La que debería ser considerada una las instituciones características de la civilización por ser fuente de conocimiento y de formación de cuadros dirigenciales y profesionales, se convirtió en una muestra de lo que podría decirse un signo de “barbarie”. En una de las facultades de la Universidad Nacional de La Pampa, la de Ciencias Veterinarias, que tiene su sede en General Pico, ocurrió un hecho que recorrió el país. Y no destacado por sus valores superiores.
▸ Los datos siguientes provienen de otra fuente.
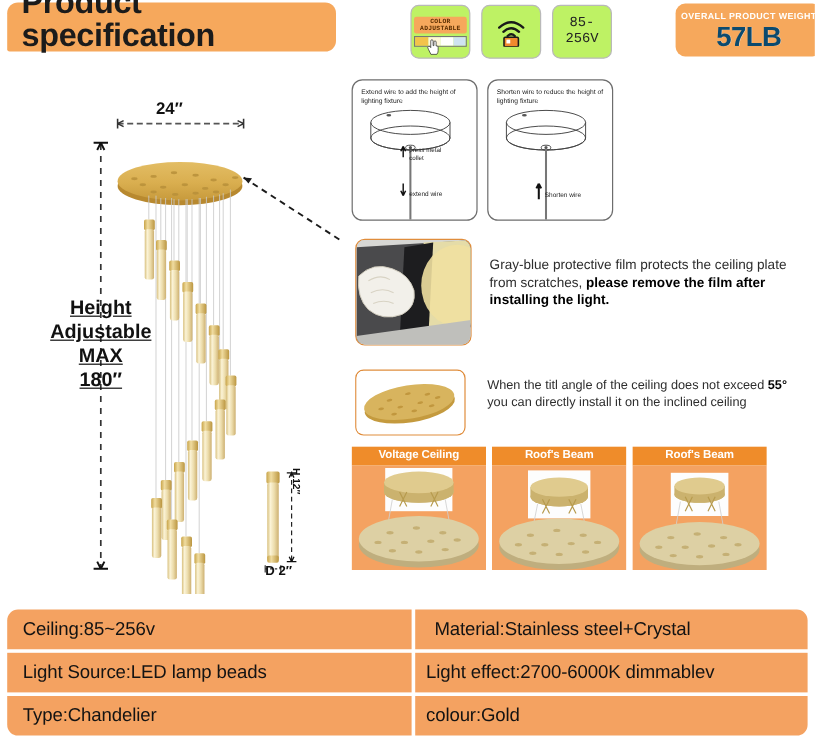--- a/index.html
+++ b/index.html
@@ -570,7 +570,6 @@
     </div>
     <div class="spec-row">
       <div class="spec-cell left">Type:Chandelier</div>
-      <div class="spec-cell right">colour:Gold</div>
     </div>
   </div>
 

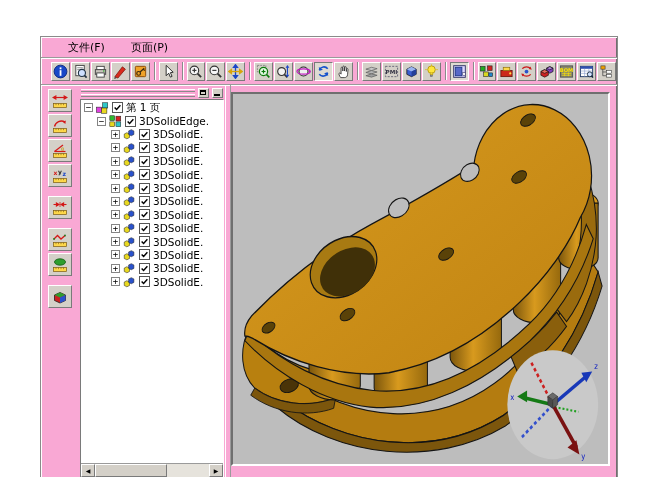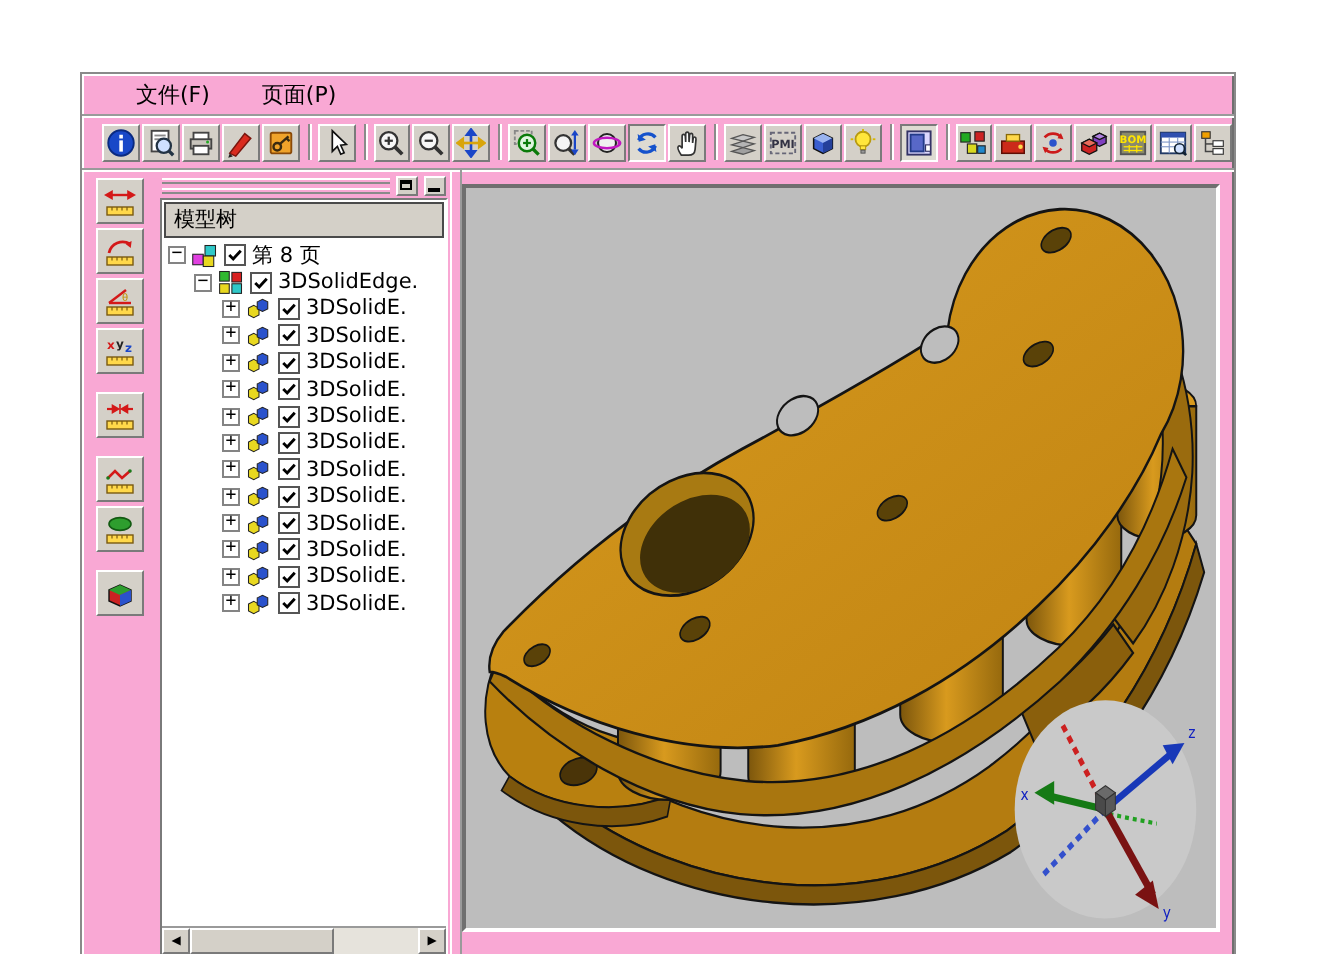--- a/index.html
+++ b/index.html
@@ -518,7 +518,6 @@
           </div>
       </div>
       <div id="treebox">
-        <div id="treecaption">模型树</div>
         <div id="rows">
             <div class="trow" style="padding-left: 3px;">
               <span class="exp">−</span>

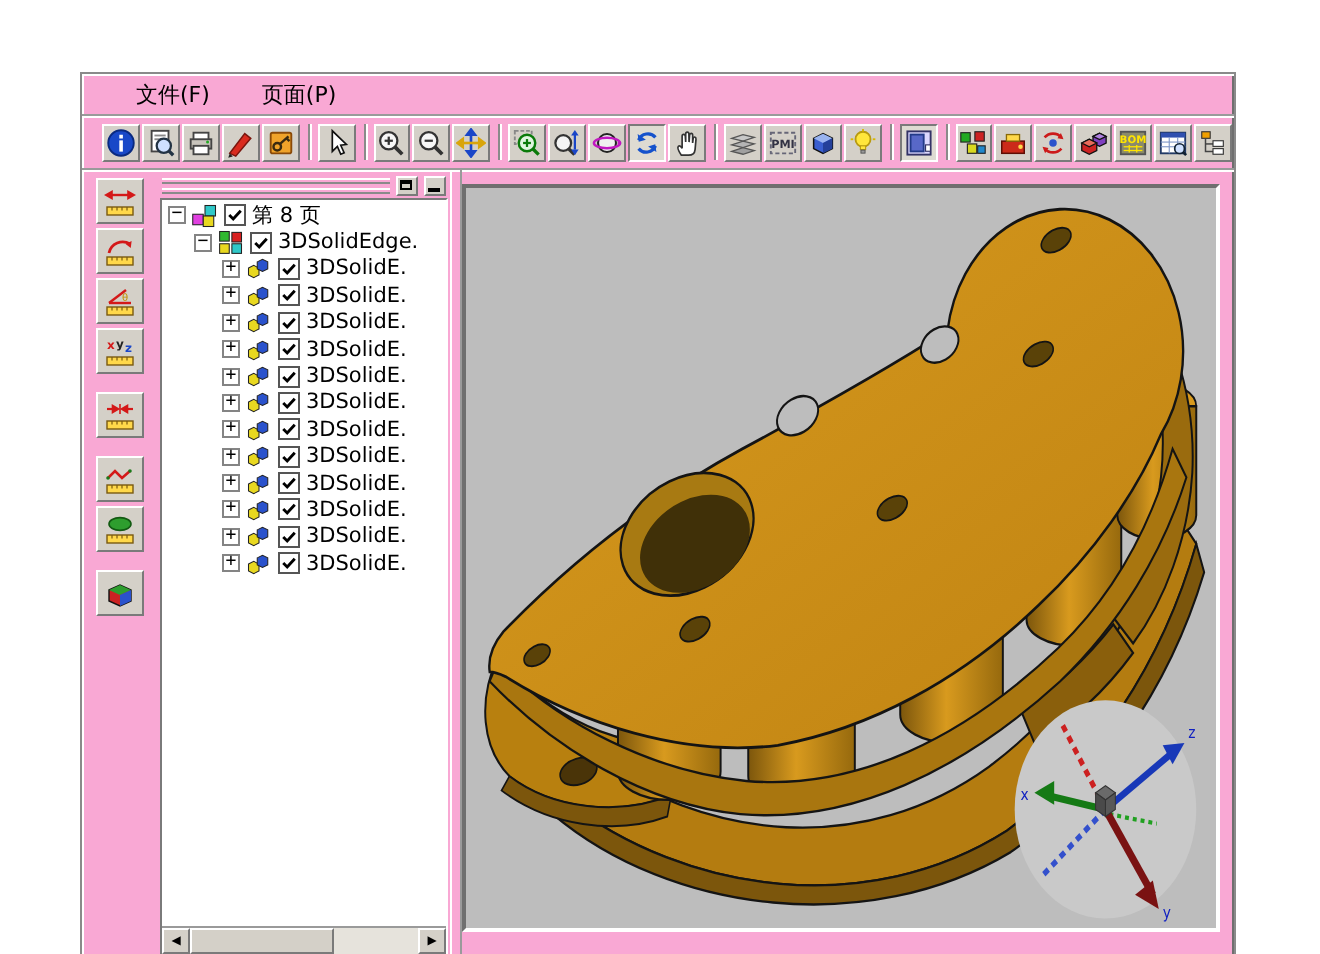--- a/index.html
+++ b/index.html
@@ -535,7 +535,7 @@
                   <polyline points="1.8,5 4,7.2 8.2,2.6" fill="none" stroke="#000" stroke-width="1.6"></polyline>
                 </svg>
               </span>
-              <span>第 8 页</span>
+              <span>第 1 页</span>
             </div>
             <div class="trow" style="padding-left: 16px;">
               <span class="exp">−</span>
Fue durante una de las “recibidas” que se realizan en distintos momentos del año, la costumbre de festejar que uno de los estudiantes ha rendido su última materia de la carrera y se ha graduado. Una manera de despedir al compañero que culminó con éxito su paso por la casa de estudios superiores y de esta manera ingresará a su faceta profesional. Pero esta vez no solo ocurrió lo acostumbrado en la mayoría de los casos, el de romper sus ropas y mancharlos -hace décadas se utilizaba harina y huevos, aunque cada vez se fue “perfeccionando” esta práctica hasta utilizar diferentes elementos-, hábito que también lleva en muchos casos a su repudio ya que se ensucian lugares públicos. Las fotos y filmaciones que se realizaron la semana pasada sobre la “despedida” de tres estudiantes fueron elocuentes de los niveles a que han llegado esos vejámenes: los muchachos en cuestión no solo fueron golpeados con ramas, sino también uno de ellos ultrajado con un palo introducido en sus partes íntimas con vaselina. Más gráfico no se puede explicar este hecho repudiable realizado en un lugar público a la vista de compañeros y familiares y filmado.
No es la primera vez que sucede algo similar en estas “recibidas” locales. No hace muchos años se recuerda otro caso similar, esta vez ocurrido en la facultad de Agronomía de esta capital. En esa oportunidad, los egresados fueron quemados con una marca de ganado, provocando también lesiones a quienes que fueron sometidos a esa práctica.
Por lo pronto, las autoridades de la UNLPam decidieron iniciar una investigación sobre los hechos ocurridos en General Pico, una vez que se comenzaron a conocer los detalles a través de los medios y las redes sociales. No se sabe cuál será su conclusión y si los alumnos que participaron en esos acontecimientos, y que configurarían hasta un delito, son pasibles de una sanción ejemplar. Lo que hay que considerar por lo pronto es que estos hechos no pueden ser tomados solo como una “estudiantina” inocente y naturalizarlos.
Hay que considerar en todo esto que la casa de estudios de La Pampa, que en el marco nacional no siempre alcanza a ser dimensionada frente a la cantidad de universidades que hay en el país, quedó asociada a esas imágenes, lo que conlleva también, para quienes no conocen su prestigio, en un descrédito.
Vale también observar en qué facultades han sido realizadas este tipo de prácticas bárbaras. Tanto en esta oportunidad como en la segunda mencionada en esta columna, ambas son parte de las ciencias agropecuarias, a la que asisten mayoritariamente alumnos y alumnas que son de familias de campo. Muchos se han preguntado después de tomar conocimiento de estos hechos si su concreción está directamente relacionada con cierta mentalidad retrógrada de quienes las llevan a cabo y después reproducen esa lógica en otros campos, como por ejemplo, el político y el social.